En effet, l'intrigue, qui se déroule sur trois courts actes, est des plus simples : une jeune aristocrate (Silvia) qui doit rencontrer son futur époux veux être aimée pour elle et non pour sa condition. Elle décide de prendre la place de sa servante, et décide de forcer son fiancé à accepter de la sortir de sa fausse condition. Mais le fiancé (Dorante), romantique et naïf lui aussi, fait exactement la même chose de son côté, avec son valet.
Cette comédie typique maître/valet est intéressante surtout pour les dialogues entre les valets (Lisette et Arlequin) qui singent leurs maîtres, se donnent des grands airs, usent de métaphores culinaires et sont ridicules à souhait.
Acte II scène 3
LISETTE. J'ai de la peine à croire qu'il vous en coûte tant d'attendre, Monsieur, c'est par galanterie que vous faite l'impatient, à peine êtes-vous arrivé ! votre amour ne saurait être bien fort, ce n'est tout au plus qu'un amour naissant.
ARLEQUIN. Vous vous trompez, prodige de nos jours, un amour de votre façon ne reste pas longtemps au berceau ; votre premier coup d'œil a fait naître le mien, le second lui a donné des forces et le troisième l'a rendu grand garçon ; tâchons de l'établir au plus vite, ayez soin de lui puisque vous êtes sa mère.
LISETTE. Trouvez-vous qu'on le maltraite, est-il si abandonné ?
ARLEQUIN. En attendant qu'il soit pourvu, donnez-lui seulement votre main blanche, pour l'amuser un peu.
LISETTE. Tenez donc, petit importun, puisqu'on ne saurait avoir la paix qu'en vous amusant.
ARLEQUIN, lui baisant la main.
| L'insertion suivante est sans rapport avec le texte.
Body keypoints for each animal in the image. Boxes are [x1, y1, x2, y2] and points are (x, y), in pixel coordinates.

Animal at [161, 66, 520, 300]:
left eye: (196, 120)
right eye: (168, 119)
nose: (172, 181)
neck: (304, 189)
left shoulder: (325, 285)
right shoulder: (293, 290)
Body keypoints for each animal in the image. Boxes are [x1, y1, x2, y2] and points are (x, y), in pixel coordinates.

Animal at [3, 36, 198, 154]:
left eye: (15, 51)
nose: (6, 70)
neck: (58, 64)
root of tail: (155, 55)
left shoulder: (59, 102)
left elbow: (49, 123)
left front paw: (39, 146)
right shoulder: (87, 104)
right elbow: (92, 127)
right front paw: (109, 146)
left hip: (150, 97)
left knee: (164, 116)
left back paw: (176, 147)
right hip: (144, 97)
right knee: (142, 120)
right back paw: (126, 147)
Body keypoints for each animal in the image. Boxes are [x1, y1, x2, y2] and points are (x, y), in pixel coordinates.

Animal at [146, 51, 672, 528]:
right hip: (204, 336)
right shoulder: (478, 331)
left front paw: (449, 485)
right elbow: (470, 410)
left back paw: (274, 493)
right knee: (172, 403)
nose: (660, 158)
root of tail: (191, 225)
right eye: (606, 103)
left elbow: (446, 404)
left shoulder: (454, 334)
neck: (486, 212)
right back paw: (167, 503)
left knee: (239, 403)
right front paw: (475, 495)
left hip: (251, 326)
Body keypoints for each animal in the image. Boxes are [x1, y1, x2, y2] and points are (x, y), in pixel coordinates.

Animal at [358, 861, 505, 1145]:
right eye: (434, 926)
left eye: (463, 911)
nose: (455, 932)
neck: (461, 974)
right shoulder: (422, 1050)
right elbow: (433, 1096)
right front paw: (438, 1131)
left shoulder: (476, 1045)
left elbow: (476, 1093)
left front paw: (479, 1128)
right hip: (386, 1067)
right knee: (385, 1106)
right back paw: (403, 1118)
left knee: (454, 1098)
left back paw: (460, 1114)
Cher joujou de mon âme ! cela me réjouit comme du vin délicieux, quel dommage de n'en avoir que roquille !
LISETTE. Allons, arrêtez-vous, vous êtes trop avide.
Acte III scène 1
ARLEQUIN. Hélas, Monsieur, mon très honoré maître, je vous en conjure.
DORANTE. Encore ?
ARLEQUIN. Ayez compassion de ma bonne aventure, ne portez point guignon à mon bonheur qui va son train si rondement, ne lui fermez point le passage.
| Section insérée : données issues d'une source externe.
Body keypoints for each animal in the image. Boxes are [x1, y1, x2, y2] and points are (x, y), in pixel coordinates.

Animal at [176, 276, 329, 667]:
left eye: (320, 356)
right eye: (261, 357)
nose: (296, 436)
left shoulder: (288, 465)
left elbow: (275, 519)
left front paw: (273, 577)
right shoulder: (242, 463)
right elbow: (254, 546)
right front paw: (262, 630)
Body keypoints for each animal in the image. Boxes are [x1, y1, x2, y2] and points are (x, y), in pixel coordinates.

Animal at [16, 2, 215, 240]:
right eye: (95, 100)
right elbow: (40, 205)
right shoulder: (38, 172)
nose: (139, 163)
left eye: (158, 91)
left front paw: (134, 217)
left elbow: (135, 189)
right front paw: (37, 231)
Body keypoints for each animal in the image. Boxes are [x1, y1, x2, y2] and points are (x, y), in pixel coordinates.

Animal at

DORANTE. Allons donc, misérable, je crois que tut e moques de moi ! Tu mériterais cent coups de bâtons ?
ARLEQUIN. Je ne le refuse point, si je les mérite ; mais quand je les aurai reçus, permettez moi d'en mériter d'autres : voulez-vous que j'aille chercher le bâton ?
DORANTE. Maraud !
ARLEQUIN. Maraud soit, mais cela n'est point contraire à faire fortune.
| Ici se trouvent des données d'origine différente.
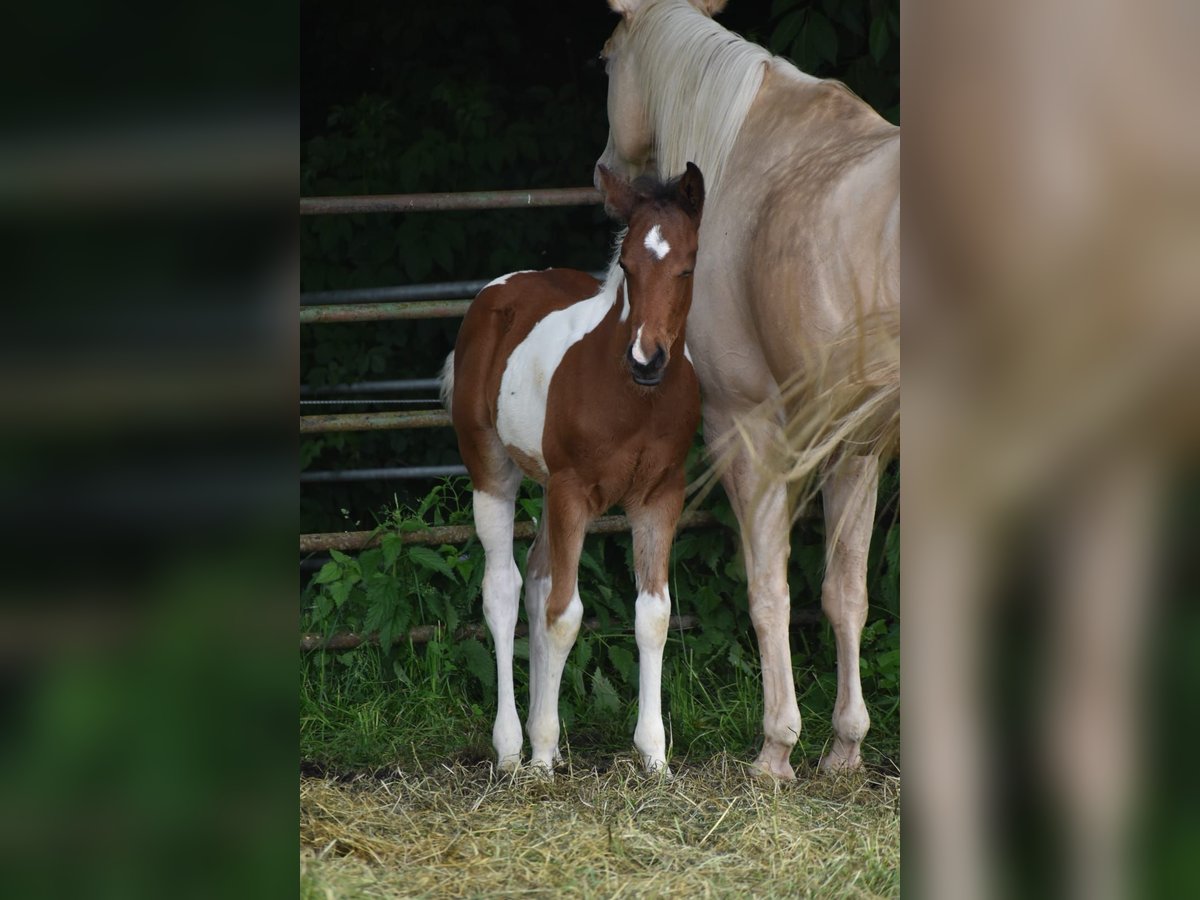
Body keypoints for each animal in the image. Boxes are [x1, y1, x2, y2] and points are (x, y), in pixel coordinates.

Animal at [440, 163, 705, 772]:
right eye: (626, 265)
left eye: (687, 265)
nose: (646, 359)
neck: (637, 400)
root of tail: (501, 289)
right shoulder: (572, 491)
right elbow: (565, 615)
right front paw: (539, 755)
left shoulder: (661, 495)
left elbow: (653, 614)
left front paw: (654, 755)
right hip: (493, 470)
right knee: (505, 590)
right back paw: (514, 748)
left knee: (537, 580)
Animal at [596, 0, 900, 778]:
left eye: (608, 60)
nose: (607, 170)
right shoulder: (854, 444)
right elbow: (844, 593)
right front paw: (845, 746)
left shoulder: (745, 428)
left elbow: (768, 591)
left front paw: (775, 748)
DORANTE. Ce coquin ! quelle imagination il lui prend !
ARLEQUIN. Coquin est encore bon, il me convient aussi : un maraud n'est point déshonoré d'être appelé un coquin ; mais un coquin peut faire un bon mariage.
DORANTE. Comment, insolent, tu veux que je laisse un honnête homme dans l'erreur, et que tu épouses sa fille sous mon nom ? Ecoute, si tu me parles encore de cette impertinence-là, dès que j'aurai averti monsieur Orgon de ce que tu es, je te chasse, entends-tu ?
ARLEQUIN. Accommodons-nous : cette demoiselle m'adore, elle m'idolâtre ; si je lui dis mon état de valet, et que nonobstant son coeur soit toujours friand de la noce avec moi, ne laisserez-vous pas jouer les violons ?
DORANTE. Dès qu'on te connaîtra, je ne m'embarrasse plus.
ARLEQUIN. Bon ! et je vais de ce pas prévenir cette généreuse personne sur mon habit de caractère, j'espère que ce ne sera pas un galon de couleur qui nous brouillera ensemble, et qu son amour me fera passer à la table en dépit du sort qui ne m'a mis qu'au buffet.